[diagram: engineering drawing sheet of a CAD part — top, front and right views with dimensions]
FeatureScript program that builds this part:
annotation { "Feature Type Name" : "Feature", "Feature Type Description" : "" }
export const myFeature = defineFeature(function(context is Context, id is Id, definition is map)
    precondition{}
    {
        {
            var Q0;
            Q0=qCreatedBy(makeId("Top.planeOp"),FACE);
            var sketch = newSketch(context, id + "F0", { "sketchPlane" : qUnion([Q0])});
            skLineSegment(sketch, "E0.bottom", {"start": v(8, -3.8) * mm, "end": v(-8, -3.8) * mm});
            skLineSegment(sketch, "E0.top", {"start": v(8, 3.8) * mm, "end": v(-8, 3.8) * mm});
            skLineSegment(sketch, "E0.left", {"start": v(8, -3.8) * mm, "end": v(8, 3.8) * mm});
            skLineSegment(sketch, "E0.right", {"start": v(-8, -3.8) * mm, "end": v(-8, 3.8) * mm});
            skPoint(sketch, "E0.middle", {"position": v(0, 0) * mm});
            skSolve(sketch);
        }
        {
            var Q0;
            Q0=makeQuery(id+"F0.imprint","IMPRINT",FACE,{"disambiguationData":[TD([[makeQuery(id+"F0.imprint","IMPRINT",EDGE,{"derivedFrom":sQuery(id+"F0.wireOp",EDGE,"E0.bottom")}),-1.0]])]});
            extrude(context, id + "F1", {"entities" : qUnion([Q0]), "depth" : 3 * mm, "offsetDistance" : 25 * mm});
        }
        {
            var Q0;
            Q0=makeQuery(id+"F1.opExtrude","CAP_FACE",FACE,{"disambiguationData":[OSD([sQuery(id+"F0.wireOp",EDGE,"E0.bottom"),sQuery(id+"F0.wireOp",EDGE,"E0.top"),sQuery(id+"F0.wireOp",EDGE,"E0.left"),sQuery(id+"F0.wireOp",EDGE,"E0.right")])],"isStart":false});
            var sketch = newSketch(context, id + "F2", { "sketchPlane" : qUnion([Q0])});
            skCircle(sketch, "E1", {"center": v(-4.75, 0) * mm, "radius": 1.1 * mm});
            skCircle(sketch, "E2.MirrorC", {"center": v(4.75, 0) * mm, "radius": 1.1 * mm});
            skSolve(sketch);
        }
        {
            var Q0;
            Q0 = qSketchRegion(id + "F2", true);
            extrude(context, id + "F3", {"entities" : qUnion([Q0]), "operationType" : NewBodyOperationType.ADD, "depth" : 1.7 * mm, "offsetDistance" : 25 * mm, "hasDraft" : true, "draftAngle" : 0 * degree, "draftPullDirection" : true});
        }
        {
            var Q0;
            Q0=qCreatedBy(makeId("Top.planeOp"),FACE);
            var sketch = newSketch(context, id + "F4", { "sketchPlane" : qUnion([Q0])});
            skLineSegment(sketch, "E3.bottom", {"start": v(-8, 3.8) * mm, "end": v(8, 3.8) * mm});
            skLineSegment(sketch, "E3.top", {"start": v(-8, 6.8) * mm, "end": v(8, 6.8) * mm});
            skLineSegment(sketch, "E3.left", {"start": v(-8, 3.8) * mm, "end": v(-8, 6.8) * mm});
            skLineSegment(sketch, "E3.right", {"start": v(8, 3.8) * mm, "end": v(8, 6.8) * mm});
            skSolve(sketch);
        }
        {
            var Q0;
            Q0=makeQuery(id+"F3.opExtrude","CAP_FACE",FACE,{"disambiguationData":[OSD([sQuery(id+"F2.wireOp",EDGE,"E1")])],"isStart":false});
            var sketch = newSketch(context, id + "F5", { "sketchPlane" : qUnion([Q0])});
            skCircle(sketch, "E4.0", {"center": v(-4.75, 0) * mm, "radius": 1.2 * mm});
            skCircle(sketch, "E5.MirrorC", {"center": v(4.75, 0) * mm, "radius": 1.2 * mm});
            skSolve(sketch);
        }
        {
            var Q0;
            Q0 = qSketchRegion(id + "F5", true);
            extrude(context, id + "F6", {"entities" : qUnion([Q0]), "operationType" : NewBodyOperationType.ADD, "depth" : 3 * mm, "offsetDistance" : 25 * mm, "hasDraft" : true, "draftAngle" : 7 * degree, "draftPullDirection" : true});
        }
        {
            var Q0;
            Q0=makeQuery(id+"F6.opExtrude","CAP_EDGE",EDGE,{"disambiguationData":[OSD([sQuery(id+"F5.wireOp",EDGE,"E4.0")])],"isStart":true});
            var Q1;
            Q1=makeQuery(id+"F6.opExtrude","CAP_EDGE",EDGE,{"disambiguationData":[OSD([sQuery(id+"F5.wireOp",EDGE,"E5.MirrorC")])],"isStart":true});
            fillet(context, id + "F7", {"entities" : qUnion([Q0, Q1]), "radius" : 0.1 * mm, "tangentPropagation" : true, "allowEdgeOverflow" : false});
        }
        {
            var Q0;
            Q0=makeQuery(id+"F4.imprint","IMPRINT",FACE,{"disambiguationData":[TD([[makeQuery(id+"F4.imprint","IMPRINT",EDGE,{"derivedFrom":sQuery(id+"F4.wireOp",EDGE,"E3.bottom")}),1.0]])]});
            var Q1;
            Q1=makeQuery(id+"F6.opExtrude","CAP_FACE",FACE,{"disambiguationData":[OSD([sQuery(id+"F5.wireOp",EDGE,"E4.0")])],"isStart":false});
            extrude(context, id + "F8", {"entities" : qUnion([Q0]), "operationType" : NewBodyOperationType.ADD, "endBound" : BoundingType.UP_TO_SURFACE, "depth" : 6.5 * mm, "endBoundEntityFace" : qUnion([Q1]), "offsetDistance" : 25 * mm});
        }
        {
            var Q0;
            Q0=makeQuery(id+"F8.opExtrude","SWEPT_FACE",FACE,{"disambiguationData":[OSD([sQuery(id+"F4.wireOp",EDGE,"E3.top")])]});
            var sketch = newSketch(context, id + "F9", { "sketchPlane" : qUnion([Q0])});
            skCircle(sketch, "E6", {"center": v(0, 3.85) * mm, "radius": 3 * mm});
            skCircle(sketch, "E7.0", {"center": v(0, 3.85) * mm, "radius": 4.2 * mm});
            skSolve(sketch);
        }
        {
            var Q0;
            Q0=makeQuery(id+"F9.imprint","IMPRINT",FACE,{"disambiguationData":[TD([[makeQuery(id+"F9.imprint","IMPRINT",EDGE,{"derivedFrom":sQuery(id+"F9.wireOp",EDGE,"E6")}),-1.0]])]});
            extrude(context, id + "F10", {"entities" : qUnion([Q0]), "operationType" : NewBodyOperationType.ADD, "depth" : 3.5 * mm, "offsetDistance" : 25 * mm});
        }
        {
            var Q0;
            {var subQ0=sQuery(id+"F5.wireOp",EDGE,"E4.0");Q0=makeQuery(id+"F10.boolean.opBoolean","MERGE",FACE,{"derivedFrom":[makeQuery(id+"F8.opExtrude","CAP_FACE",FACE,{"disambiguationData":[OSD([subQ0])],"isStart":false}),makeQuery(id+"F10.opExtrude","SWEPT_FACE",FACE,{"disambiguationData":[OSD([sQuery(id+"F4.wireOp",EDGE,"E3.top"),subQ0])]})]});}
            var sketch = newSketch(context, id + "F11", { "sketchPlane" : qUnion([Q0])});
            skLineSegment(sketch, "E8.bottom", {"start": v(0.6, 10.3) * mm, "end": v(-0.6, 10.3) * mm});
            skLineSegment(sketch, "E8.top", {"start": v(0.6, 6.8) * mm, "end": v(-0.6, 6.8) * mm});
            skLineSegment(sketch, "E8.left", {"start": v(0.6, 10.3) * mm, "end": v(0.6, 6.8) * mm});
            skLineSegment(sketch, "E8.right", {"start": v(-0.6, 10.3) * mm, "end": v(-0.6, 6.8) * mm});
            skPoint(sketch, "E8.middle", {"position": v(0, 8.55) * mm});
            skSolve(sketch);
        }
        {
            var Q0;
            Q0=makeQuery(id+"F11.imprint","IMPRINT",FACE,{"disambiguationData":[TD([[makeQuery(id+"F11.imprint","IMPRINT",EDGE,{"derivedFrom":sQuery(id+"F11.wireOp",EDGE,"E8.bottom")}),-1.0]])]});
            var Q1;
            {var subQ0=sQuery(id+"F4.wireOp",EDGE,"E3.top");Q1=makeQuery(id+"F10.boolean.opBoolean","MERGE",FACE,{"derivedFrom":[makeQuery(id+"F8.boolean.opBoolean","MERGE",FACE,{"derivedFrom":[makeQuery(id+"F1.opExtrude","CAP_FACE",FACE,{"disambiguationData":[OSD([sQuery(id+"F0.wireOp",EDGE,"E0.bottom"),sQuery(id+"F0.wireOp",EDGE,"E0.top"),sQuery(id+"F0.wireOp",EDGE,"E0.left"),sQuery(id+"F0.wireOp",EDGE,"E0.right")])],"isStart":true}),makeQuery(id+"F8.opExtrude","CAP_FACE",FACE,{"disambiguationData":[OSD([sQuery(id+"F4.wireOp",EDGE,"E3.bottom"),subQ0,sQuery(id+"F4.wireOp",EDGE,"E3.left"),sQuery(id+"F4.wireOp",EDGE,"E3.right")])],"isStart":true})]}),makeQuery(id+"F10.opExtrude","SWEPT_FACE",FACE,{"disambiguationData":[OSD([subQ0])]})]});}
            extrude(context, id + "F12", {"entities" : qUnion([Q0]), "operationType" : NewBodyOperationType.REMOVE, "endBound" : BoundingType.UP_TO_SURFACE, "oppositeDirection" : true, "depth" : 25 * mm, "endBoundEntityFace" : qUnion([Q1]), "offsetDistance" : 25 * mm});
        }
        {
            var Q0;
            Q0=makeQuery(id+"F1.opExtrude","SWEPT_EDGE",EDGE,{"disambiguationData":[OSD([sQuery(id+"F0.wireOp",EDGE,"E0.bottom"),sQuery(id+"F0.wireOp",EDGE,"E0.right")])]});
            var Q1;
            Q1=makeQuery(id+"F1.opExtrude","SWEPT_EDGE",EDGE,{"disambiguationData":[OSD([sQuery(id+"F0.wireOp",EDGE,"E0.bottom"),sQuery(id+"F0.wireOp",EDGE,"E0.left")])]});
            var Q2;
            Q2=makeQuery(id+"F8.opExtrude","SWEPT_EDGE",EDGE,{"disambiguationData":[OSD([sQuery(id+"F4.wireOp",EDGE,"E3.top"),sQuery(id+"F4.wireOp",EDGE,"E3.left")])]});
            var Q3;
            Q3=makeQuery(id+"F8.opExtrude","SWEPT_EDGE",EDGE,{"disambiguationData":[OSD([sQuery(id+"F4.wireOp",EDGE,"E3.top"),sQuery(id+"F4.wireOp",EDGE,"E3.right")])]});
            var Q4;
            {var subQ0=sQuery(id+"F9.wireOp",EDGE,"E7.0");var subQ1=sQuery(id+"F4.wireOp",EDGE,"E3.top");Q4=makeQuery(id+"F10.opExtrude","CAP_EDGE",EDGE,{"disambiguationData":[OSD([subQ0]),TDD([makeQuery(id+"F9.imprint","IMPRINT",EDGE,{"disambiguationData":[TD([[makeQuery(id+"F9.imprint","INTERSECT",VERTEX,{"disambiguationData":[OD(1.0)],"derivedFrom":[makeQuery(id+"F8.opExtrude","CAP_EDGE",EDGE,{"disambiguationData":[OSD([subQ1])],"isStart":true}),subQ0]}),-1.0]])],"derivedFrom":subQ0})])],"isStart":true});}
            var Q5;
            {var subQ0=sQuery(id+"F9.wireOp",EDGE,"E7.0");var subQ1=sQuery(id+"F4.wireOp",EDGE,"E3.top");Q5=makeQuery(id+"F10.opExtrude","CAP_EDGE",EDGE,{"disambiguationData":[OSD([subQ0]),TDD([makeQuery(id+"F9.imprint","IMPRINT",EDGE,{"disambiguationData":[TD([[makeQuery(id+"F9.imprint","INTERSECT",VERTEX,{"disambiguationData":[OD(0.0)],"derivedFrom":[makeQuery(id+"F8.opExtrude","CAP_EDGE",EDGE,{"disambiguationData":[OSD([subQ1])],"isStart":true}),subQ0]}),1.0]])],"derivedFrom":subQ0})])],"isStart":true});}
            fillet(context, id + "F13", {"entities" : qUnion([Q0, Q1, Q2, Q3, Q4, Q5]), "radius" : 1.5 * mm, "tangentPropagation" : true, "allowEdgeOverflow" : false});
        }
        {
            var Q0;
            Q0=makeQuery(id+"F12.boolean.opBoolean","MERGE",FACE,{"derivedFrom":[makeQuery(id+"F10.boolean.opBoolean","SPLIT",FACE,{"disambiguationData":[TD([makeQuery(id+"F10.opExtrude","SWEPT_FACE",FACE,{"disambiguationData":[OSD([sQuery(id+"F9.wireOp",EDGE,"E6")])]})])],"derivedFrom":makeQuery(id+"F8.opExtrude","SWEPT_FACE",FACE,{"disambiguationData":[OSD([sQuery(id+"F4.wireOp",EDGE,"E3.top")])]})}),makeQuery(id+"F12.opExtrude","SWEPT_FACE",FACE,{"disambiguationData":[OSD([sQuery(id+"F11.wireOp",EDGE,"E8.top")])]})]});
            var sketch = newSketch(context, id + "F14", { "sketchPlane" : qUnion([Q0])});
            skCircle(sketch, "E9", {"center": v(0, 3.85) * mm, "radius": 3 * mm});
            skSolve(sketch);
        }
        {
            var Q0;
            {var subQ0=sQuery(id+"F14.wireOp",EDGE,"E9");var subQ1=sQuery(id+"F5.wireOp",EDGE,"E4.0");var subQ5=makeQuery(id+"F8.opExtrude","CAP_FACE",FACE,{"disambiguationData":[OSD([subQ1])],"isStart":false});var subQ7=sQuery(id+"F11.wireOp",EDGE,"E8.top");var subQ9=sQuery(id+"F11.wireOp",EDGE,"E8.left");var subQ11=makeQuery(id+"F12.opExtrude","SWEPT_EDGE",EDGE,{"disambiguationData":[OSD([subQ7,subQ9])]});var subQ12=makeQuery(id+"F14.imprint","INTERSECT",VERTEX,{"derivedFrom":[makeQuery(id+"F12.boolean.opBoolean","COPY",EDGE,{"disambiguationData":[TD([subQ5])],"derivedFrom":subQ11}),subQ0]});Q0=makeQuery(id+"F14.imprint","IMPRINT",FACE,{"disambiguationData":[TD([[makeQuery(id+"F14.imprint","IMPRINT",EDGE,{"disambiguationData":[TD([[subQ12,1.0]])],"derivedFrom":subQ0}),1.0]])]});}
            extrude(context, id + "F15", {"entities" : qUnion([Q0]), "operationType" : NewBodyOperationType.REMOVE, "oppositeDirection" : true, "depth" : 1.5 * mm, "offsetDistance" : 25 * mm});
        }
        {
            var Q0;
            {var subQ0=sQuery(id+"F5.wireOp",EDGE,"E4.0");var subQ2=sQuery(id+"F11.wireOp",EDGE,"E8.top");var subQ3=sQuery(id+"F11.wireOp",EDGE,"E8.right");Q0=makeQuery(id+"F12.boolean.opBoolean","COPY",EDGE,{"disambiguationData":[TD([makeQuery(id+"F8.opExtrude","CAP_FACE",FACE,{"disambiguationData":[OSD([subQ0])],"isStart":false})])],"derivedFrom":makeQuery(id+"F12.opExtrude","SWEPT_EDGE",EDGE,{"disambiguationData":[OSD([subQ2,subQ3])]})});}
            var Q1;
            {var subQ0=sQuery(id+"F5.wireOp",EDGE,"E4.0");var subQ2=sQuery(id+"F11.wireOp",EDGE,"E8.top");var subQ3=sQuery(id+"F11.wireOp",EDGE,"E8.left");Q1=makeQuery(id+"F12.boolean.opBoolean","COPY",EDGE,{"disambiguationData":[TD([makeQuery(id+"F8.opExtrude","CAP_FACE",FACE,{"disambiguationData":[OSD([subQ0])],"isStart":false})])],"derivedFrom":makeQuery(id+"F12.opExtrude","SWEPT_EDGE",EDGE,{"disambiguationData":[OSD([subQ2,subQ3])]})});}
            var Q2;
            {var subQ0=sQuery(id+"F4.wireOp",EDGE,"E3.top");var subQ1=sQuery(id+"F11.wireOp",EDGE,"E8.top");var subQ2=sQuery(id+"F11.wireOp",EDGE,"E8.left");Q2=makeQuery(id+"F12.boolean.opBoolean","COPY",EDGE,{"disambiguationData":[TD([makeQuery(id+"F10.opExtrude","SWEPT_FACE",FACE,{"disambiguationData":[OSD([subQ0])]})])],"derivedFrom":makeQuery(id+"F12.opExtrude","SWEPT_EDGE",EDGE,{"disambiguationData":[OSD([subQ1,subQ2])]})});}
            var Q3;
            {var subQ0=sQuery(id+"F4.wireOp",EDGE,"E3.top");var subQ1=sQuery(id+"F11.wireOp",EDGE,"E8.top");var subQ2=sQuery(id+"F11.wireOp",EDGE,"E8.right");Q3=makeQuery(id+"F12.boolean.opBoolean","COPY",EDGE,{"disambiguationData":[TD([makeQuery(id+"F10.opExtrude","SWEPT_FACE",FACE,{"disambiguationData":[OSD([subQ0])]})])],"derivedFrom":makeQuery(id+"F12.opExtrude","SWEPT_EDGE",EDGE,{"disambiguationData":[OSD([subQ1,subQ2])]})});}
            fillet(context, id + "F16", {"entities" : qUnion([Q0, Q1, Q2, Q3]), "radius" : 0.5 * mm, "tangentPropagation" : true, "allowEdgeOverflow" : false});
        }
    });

## Description of the task
Update the lines from the start of the records through the line containing "export const myFeature" by changing "myFeature" to "bracketFeature" and leaving everything else as it is. Give back only those lines.

## Full response
[diagram: engineering drawing sheet of a CAD part — top, front and right views with dimensions]
FeatureScript program that builds this part:
annotation { "Feature Type Name" : "Feature", "Feature Type Description" : "" }
export const bracketFeature = defineFeature(function(context is Context, id is Id, definition is map)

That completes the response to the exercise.